Imagineers are able to come up with an idea and then make it reality and better yet, make it something that people want to pay to come see. Don’t get me wrong, I have ideas. Plenty of them in fact. The only problem is that all I can do with my ideas is blog about them or put them down on paper in stick figure form with descriptive arrows that say things like ‘this part moves’ or ‘I’m not sure how to make this part do the happy dance, so I’ll leave that up to you.’ Unfortunately, no matter how descriptive the arrows my be, I’m pretty sure an idea expressed through stick figure form does not qualify as a technical drawing, just as a lego building does not constitute a ‘model.’ You probably also have to be good at math. If being an Imagineer just required someone to have ideas, we’d all be Imagineers, or more specifically, people with great ideas who are unemployed, at least by Disney.

I’ve mentioned a lot of things in this post, so let’s review. It would be cool to be an Imagineer for Disney. Oh, and I like cheese.

8 comments:

Expat No. 3699 said...

Retirement Consultant? Sounds like your dream job. Although you’d most likely recommend that your clients enjoy more cheese…and further, invest their last retirement dollars in Tillamook stock.

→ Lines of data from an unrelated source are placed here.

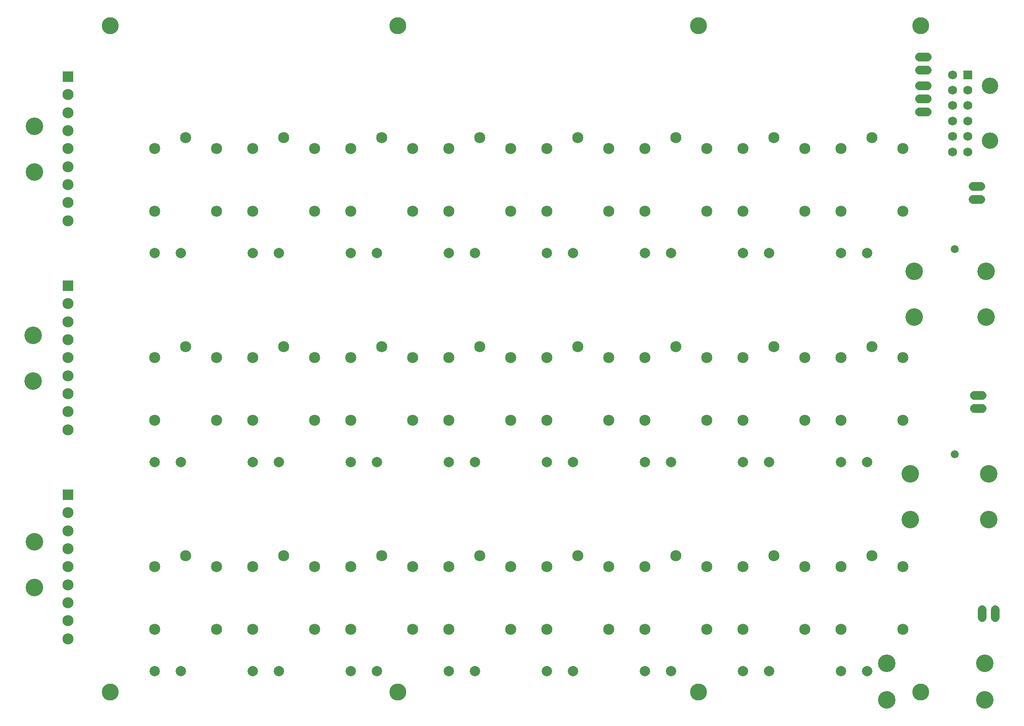
<source format=gbs>
G75*
G70*
%OFA0B0*%
%FSLAX24Y24*%
%IPPOS*%
%LPD*%
%AMOC8*
5,1,8,0,0,1.08239X$1,22.5*
%
%ADD10C,0.1300*%
%ADD11C,0.1340*%
%ADD12C,0.1261*%
%ADD13C,0.0682*%
%ADD14R,0.0682X0.0682*%
%ADD15C,0.0848*%
%ADD16C,0.0789*%
%ADD17R,0.0848X0.0848*%
%ADD18C,0.0680*%
%ADD19C,0.0611*%
D10*
X010386Y002992D03*
X032386Y002992D03*
X055386Y002992D03*
X072386Y002992D03*
X072386Y053992D03*
X055386Y053992D03*
X032386Y053992D03*
X010386Y053992D03*
D11*
X004586Y046289D03*
X004586Y042789D03*
X004486Y030289D03*
X004486Y026789D03*
X004586Y014489D03*
X004586Y010989D03*
X069786Y005189D03*
X069786Y002389D03*
X077286Y002389D03*
X077286Y005189D03*
X077586Y016189D03*
X077586Y019689D03*
X071586Y019689D03*
X071586Y016189D03*
X071886Y031689D03*
X071886Y035189D03*
X077386Y035189D03*
X077386Y031689D03*
D12*
X077686Y045183D03*
X077686Y049396D03*
D13*
X075986Y049061D03*
X075986Y047880D03*
X075986Y046699D03*
X075986Y045518D03*
X074805Y045518D03*
X074805Y046699D03*
X074805Y047880D03*
X074805Y049061D03*
X074805Y050242D03*
X074805Y044337D03*
X075986Y044337D03*
D14*
X075986Y050242D03*
D15*
X007142Y007077D03*
X007142Y008455D03*
X007142Y009833D03*
X007142Y011211D03*
X007142Y012589D03*
X007142Y013967D03*
X007142Y015345D03*
X007142Y016723D03*
X013786Y012589D03*
X016149Y013416D03*
X018511Y012589D03*
X021286Y012589D03*
X023649Y013416D03*
X026011Y012589D03*
X028786Y012589D03*
X031149Y013416D03*
X033511Y012589D03*
X036286Y012589D03*
X038649Y013416D03*
X041011Y012589D03*
X043786Y012589D03*
X046149Y013416D03*
X048511Y012589D03*
X051286Y012589D03*
X053649Y013416D03*
X056011Y012589D03*
X058786Y012589D03*
X061149Y013416D03*
X063511Y012589D03*
X066286Y012589D03*
X068649Y013416D03*
X071011Y012589D03*
X071011Y007786D03*
X066286Y007786D03*
X063511Y007786D03*
X058786Y007786D03*
X056011Y007786D03*
X051286Y007786D03*
X048511Y007786D03*
X043786Y007786D03*
X041011Y007786D03*
X036286Y007786D03*
X033511Y007786D03*
X028786Y007786D03*
X026011Y007786D03*
X021286Y007786D03*
X018511Y007786D03*
X013786Y007786D03*
X007142Y023077D03*
X007142Y024455D03*
X007142Y025833D03*
X007142Y027211D03*
X007142Y028589D03*
X007142Y029967D03*
X007142Y031345D03*
X007142Y032723D03*
X013786Y028589D03*
X016149Y029416D03*
X018511Y028589D03*
X021286Y028589D03*
X023649Y029416D03*
X026011Y028589D03*
X028786Y028589D03*
X031149Y029416D03*
X033511Y028589D03*
X036286Y028589D03*
X038649Y029416D03*
X041011Y028589D03*
X043786Y028589D03*
X046149Y029416D03*
X048511Y028589D03*
X051286Y028589D03*
X053649Y029416D03*
X056011Y028589D03*
X058786Y028589D03*
X061149Y029416D03*
X063511Y028589D03*
X066286Y028589D03*
X068649Y029416D03*
X071011Y028589D03*
X071011Y023786D03*
X066286Y023786D03*
X063511Y023786D03*
X058786Y023786D03*
X056011Y023786D03*
X051286Y023786D03*
X048511Y023786D03*
X043786Y023786D03*
X041011Y023786D03*
X036286Y023786D03*
X033511Y023786D03*
X028786Y023786D03*
X026011Y023786D03*
X021286Y023786D03*
X018511Y023786D03*
X013786Y023786D03*
X007142Y039077D03*
X007142Y040455D03*
X007142Y041833D03*
X007142Y043211D03*
X007142Y044589D03*
X007142Y045967D03*
X007142Y047345D03*
X007142Y048723D03*
X013786Y044589D03*
X016149Y045416D03*
X018511Y044589D03*
X021286Y044589D03*
X023649Y045416D03*
X026011Y044589D03*
X028786Y044589D03*
X031149Y045416D03*
X033511Y044589D03*
X036286Y044589D03*
X038649Y045416D03*
X041011Y044589D03*
X043786Y044589D03*
X046149Y045416D03*
X048511Y044589D03*
X051286Y044589D03*
X053649Y045416D03*
X056011Y044589D03*
X058786Y044589D03*
X061149Y045416D03*
X063511Y044589D03*
X066286Y044589D03*
X068649Y045416D03*
X071011Y044589D03*
X071011Y039786D03*
X066286Y039786D03*
X063511Y039786D03*
X058786Y039786D03*
X056011Y039786D03*
X051286Y039786D03*
X048511Y039786D03*
X043786Y039786D03*
X041011Y039786D03*
X036286Y039786D03*
X033511Y039786D03*
X028786Y039786D03*
X026011Y039786D03*
X021286Y039786D03*
X018511Y039786D03*
X013786Y039786D03*
D16*
X013786Y036589D03*
X015786Y036589D03*
X021286Y036589D03*
X023286Y036589D03*
X028786Y036589D03*
X030786Y036589D03*
X036286Y036589D03*
X038286Y036589D03*
X043786Y036589D03*
X045786Y036589D03*
X051286Y036589D03*
X053286Y036589D03*
X058786Y036589D03*
X060786Y036589D03*
X066286Y036589D03*
X068286Y036589D03*
X068286Y020589D03*
X066286Y020589D03*
X060786Y020589D03*
X058786Y020589D03*
X053286Y020589D03*
X051286Y020589D03*
X045786Y020589D03*
X043786Y020589D03*
X038286Y020589D03*
X036286Y020589D03*
X030786Y020589D03*
X028786Y020589D03*
X023286Y020589D03*
X021286Y020589D03*
X015786Y020589D03*
X013786Y020589D03*
X013786Y004589D03*
X015786Y004589D03*
X021286Y004589D03*
X023286Y004589D03*
X028786Y004589D03*
X030786Y004589D03*
X036286Y004589D03*
X038286Y004589D03*
X043786Y004589D03*
X045786Y004589D03*
X051286Y004589D03*
X053286Y004589D03*
X058786Y004589D03*
X060786Y004589D03*
X066286Y004589D03*
X068286Y004589D03*
D17*
X007142Y018101D03*
X007142Y034101D03*
X007142Y050101D03*
D18*
X072286Y050589D02*
X072886Y050589D01*
X072886Y051589D02*
X072286Y051589D01*
X072286Y049389D02*
X072886Y049389D01*
X072886Y048389D02*
X072286Y048389D01*
X072286Y047389D02*
X072886Y047389D01*
X076386Y041689D02*
X076986Y041689D01*
X076986Y040689D02*
X076386Y040689D01*
X076486Y025689D02*
X077086Y025689D01*
X077086Y024689D02*
X076486Y024689D01*
X077086Y009289D02*
X077086Y008689D01*
X078086Y008689D02*
X078086Y009289D01*
D19*
X074986Y021189D03*
X074986Y036889D03*
M02*

</source>
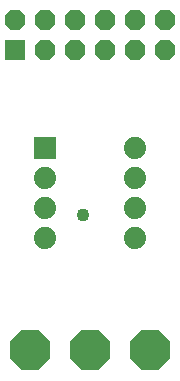
<source format=gbr>
G04 EAGLE Gerber X2 export*
%TF.Part,Single*%
%TF.FileFunction,Soldermask,Bot,1*%
%TF.FilePolarity,Negative*%
%TF.GenerationSoftware,Autodesk,EAGLE,9.1.3*%
%TF.CreationDate,2018-08-31T23:25:58Z*%
G75*
%MOMM*%
%FSLAX34Y34*%
%LPD*%
%AMOC8*
5,1,8,0,0,1.08239X$1,22.5*%
G01*
%ADD10P,3.656530X8X22.500000*%
%ADD11P,1.869504X8X22.500000*%
%ADD12R,1.727200X1.727200*%
%ADD13R,1.879600X1.879600*%
%ADD14C,1.879600*%
%ADD15C,1.103200*%


D10*
X101600Y25400D03*
D11*
X38100Y304800D03*
X63500Y304800D03*
X88900Y304800D03*
X114300Y304800D03*
X139700Y304800D03*
X165100Y304800D03*
D12*
X38100Y279400D03*
D11*
X63500Y279400D03*
X88900Y279400D03*
X114300Y279400D03*
X139700Y279400D03*
X165100Y279400D03*
D10*
X152400Y25400D03*
D13*
X63500Y196850D03*
D14*
X63500Y171450D03*
X63500Y146050D03*
X63500Y120650D03*
X139700Y120650D03*
X139700Y146050D03*
X139700Y171450D03*
X139700Y196850D03*
D10*
X50800Y25400D03*
D15*
X95250Y139700D03*
M02*

</source>
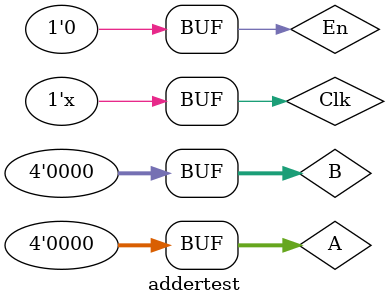
<source format=v>
`timescale 1ns / 1ps


module addertest;

	// Inputs
	reg [3:0] A;
	reg [3:0] B;
	reg Clk;
	reg En;

	// Outputs
	wire [3:0] Sum;
	wire Overflow;

	// Instantiate the Unit Under Test (UUT)
	adder uut (
		.A(A), 
		.B(B), 
		.Clk(Clk), 
		.En(En), 
		.Sum(Sum), 
		.Overflow(Overflow)
	);

	initial begin
		// Initialize Inputs
		A = 0;
		B = 0;
		Clk = 0;
		En = 0;

		// Wait 100 ns for global reset to finish
		#100;
		En = 1;
		#5;
		En =0;
		#5;
		// Add stimulus here
		
	end
      always #10 Clk <= ~Clk;
endmodule


</source>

This would most definitely result in their next of kin’s ‘blockage’ of said investments, leading you to push prune juice and laxative products. It would be a total conflict of interests for you, thus not actually being the dream job you thought it was.

Anonymous said...

I don't know - I've always found Disney a little disturbing. (And Chuckee Cheese, if that's the place you're talking about.) So bizarrely fake. And expensive.

But I do like cheese.

Just telling it like it is said...

wow I really enjoyed this post..I never really think about what it is like to have another job other than mine and how to really do jobs cause when I am at work it is not like I am working..Does that make any sence... Ahhh to be a dreamer a thought engineer..an Imagineer sounds like a wonderful way to make or unmake a living...
of coarse I dream about what it would be like if I were like Anna Nicole and marry an old old rich man..and never have to work again..but then I imagine that my family would come out of the wood work and demand that I give them money to pay off their bills....

Melissa Maris said...

My favorite parts about the tiki room are the chairs and the air conditioning.

Erika said...

I also like Disneyland and cheese, we are such kindred spirits. Not to burst your bubble but I have heard that working for Disney is not as fun as it sounds. Maybe that will make you feel better about your own job... then again never mind.

Ralph said...

How do you address that dichotomy of would you rather work for the happiest place on earth...or the cheesiest place on earth?

Could you be happy cleaning up all the Tiki Birds droppings at that exhibit?

Anonymous said...

I hope you get hired for that job! Even if its only for a day!!

magickat said...

Things you say that make you a clever writer:

Your entire post.

Followed by "I’ve mentioned a lot of things in this post, so let’s review. It would be cool to be an Imagineer for Disney. Oh, and I like cheese."